Lazy Evaluation#

Why Lazy Evaluation#

When you perform operations in MLX, no computation actually happens. Instead a compute graph is recorded. The actual computation only happens if an eval() is performed.

MLX uses lazy evaluation because it has some nice features, some of which we describe below.

Transforming Compute Graphs#

Lazy evaluation lets us record a compute graph without actually doing any computations. This is useful for function transformations like grad() and vmap() and graph optimizations.

Currently, MLX does not compile and rerun compute graphs. They are all generated dynamically. However, lazy evaluation makes it much easier to integrate compilation for future performance enhancements.

Only Compute What You Use#

In MLX you do not need to worry as much about computing outputs that are never used. For example:

def fun(x):
    a = fun1(x)
    b = expensive_fun(a)
    return a, b

y, _ = fun(x)

Here, we never actually compute the output of expensive_fun. Use this pattern with care though, as the graph of expensive_fun is still built, and that has some cost associated to it.

Similarly, lazy evaluation can be beneficial for saving memory while keeping code simple. Say you have a very large model Model derived from mlx.nn.Module. You can instantiate this model with model = Model(). Typically, this will initialize all of the weights as float32, but the initialization does not actually compute anything until you perform an eval(). If you update the model with float16 weights, your maximum consumed memory will be half that required if eager computation was used instead.

This pattern is simple to do in MLX thanks to lazy computation:

model = Model() # no memory used yet
model.load_weights("weights_fp16.safetensors")

When to Evaluate#

A common question is when to use eval(). The trade-off is between letting graphs get too large and not batching enough useful work.

For example:

for _ in range(100):
     a = a + b
     mx.eval(a)
     b = b * 2
     mx.eval(b)

This is a bad idea because there is some fixed overhead with each graph evaluation. On the other hand, there is some slight overhead which grows with the compute graph size, so extremely large graphs (while computationally correct) can be costly.

Luckily, a wide range of compute graph sizes work pretty well with MLX: anything from a few tens of operations to many thousands of operations per evaluation should be okay.

Most numerical computations have an iterative outer loop (e.g. the iteration in stochastic gradient descent).

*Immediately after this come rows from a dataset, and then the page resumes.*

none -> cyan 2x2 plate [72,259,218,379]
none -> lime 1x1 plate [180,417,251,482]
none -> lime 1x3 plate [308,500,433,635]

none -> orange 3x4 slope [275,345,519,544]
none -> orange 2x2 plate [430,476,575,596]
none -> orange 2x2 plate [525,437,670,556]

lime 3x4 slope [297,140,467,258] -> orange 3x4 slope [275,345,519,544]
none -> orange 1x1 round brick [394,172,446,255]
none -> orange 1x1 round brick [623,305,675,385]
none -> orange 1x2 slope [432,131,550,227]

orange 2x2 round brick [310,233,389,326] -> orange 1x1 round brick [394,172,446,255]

A natural and usually efficient place to use eval() is at each iteration of this outer loop.

Here is a concrete example:

for batch in dataset:

    # Nothing has been evaluated yet
    loss, grad = value_and_grad_fn(model, batch)

    # Still nothing has been evaluated
    optimizer.update(model, grad)

    # Evaluate the loss and the new parameters which will
    # run the full gradient computation and optimizer update
    mx.eval(loss, model.parameters())

An important behavior to be aware of is when the graph will be implicitly evaluated. Anytime you print an array, convert it to an numpy.ndarray, or otherwise access its memory via memoryview, the graph will be evaluated. Saving arrays via save() (or any other MLX saving functions) will also evaluate the array.

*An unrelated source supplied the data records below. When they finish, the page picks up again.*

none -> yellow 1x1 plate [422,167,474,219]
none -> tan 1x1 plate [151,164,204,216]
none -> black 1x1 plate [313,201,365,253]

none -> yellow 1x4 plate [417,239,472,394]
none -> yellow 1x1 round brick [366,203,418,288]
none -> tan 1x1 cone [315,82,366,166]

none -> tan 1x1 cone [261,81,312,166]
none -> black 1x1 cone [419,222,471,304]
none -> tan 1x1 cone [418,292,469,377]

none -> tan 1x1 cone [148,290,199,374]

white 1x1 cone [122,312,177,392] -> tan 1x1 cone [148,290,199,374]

Calling array.item() on a scalar array will also evaluate it. In the example above, printing the loss (print(loss)) or adding the loss scalar to a list (losses.append(loss.item())) would cause a graph evaluation. If these lines are before mx.eval(loss, model.parameters()) then this will be a partial evaluation, computing only the forward pass.

Also, calling eval() on an array or set of arrays multiple times is perfectly fine. This is effectively a no-op.

Warning

Using scalar arrays for control-flow will cause an evaluation.

Here is an example:

def fun(x):
    h, y = first_layer(x)
    if y > 0:  # An evaluation is done here!
        z  = second_layer_a(h)
    else:
        z  = second_layer_b(h)
    return z

Using arrays for control flow should be done with care. The above example works and can even be used with gradient transformations. However, this can be very inefficient if evaluations are done too frequently.